Recent Project Progress:
Experiments have shown that the ability of the HIV-1 virus to infect cells can be greatly diminished by deactivation of the N-terminal (fusion) peptide of its glycoprotein gp41.  Deactivation can be achieved by the deletion of several amino acid residues, or replacement of a hydrophobic residue with a polar residue, to form mutant variants of the wild-type peptide. We report Monte Carlo simulation studies of a simplified peptide/membrane model, representing the interaction of an HIV-1 fusion peptide (FP) and four closely related mutagens with a lipid bilayer.  In agreement with experimental results, we show that FP inserts deeply into the bilayer at approximately 40º to the bilayer normal.  We also show a previously unreported behavior of membrane peptides, namely their equilibrium partitioning between several distinct conformations within the bilayer. We quantify this partitioning behavior and characterize each conformation in terms of its geometry, energy, and entropy.  The diminished ability of FP mutagens to hemolyse and aggregate red blood cells (RBC) due to their partitioning into unfavorable conformations, is also discussed. Our analysis supports a negative curvature mechanism for RBC hemolysis by FP.  We also suggest that the small repulsive forces between surface adsorbed peptides in opposing membrane surfaces may block aggregation.
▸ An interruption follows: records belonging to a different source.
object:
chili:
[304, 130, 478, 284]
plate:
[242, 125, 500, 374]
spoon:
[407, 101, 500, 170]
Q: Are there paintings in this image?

Recent Project Publications:
"A Monte Carlo Study of Peptide Insertion into Lipid Bilayers: Equilibrium Conformations and Insertion Mechanisms", Biophysical Journal, Maddox, M. W., Longo, M. L. 2002, 82: 244-263.
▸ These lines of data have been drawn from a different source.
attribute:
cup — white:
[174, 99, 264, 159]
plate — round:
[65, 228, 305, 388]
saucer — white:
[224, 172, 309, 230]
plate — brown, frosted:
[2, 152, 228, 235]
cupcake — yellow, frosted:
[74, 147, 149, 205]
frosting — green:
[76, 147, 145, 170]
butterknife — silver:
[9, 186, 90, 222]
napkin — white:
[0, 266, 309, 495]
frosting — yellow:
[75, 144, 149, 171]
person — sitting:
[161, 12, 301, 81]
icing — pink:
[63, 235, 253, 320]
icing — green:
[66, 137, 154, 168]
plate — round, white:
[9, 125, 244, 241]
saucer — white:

“Conformational Partitioning of the Fusion Peptide of HIV-1 gp41 and its Structural Analogs in Bilayer Membranes” Biophysical Journal, Maddox, M. W., Longo, M. L., 2002, 83: 3088-3096.
“Modeling Amyloid b Peptide Insertion into Lipid Bilayers”  Mobley, D. L., Cox, D. L., Singh, R. R. P., Maddox, M. W., Longo, M. L. , 2004, Biophysical Journal, 86: 3585-3597.

Methods and Results:

Representative snapshots of the five membrane conformational states observed for FP and its
variants; (sa) surface adsorbed;  (527pi) partially inserted - tethered at residue 527;  (529pi)
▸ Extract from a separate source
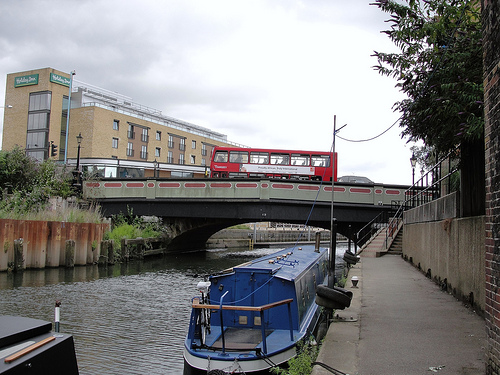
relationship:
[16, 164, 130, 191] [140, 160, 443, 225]
bush next to bridge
partially inserted - tethered at residue 529; (fi) fully inserted;  (tb) trans-bilayer. The N-terminal
residue is indicated by a white circle, and the C-terminal residue by a black circle. The conformational
states, 527pi, 529pi, are specific to FP527L/R and FP529F/Y respectively, so the replacement residue
 is indicated in each case.  Although several peptides partition into the tb state, only FP520V/E favors
 this conformation over all others.  The replacement residue for FP520V/E is therefore indicated in the tb figure.



Gibbs energy level diagrams (not to scale) illustrating the conformational partitioning of wild-type FP and its
variants.  The energy level corresponding to a particular conformational state is labeled parenthetically as
follows; (ap) aqueous phase, (sa) surface adsorbed, (pi) partially inserted, (fi) fully inserted, (tb) trans-bilayer. 
Although each conformational state comprises a large number of closely related conformations, and therefore
a distribution of quantum energy levels, only the energy levels of the representative conformations for each state
are shown.  The groups of small vertical lines represent the relative population of each energy level (i.e. the partitioning)
at equilibrium. Although the absolute Gibbs energy of the fi state is different for each peptide, all fi states are shown
at the same energy level in the figure, to illustrate the relative energy changes of the other conformational states.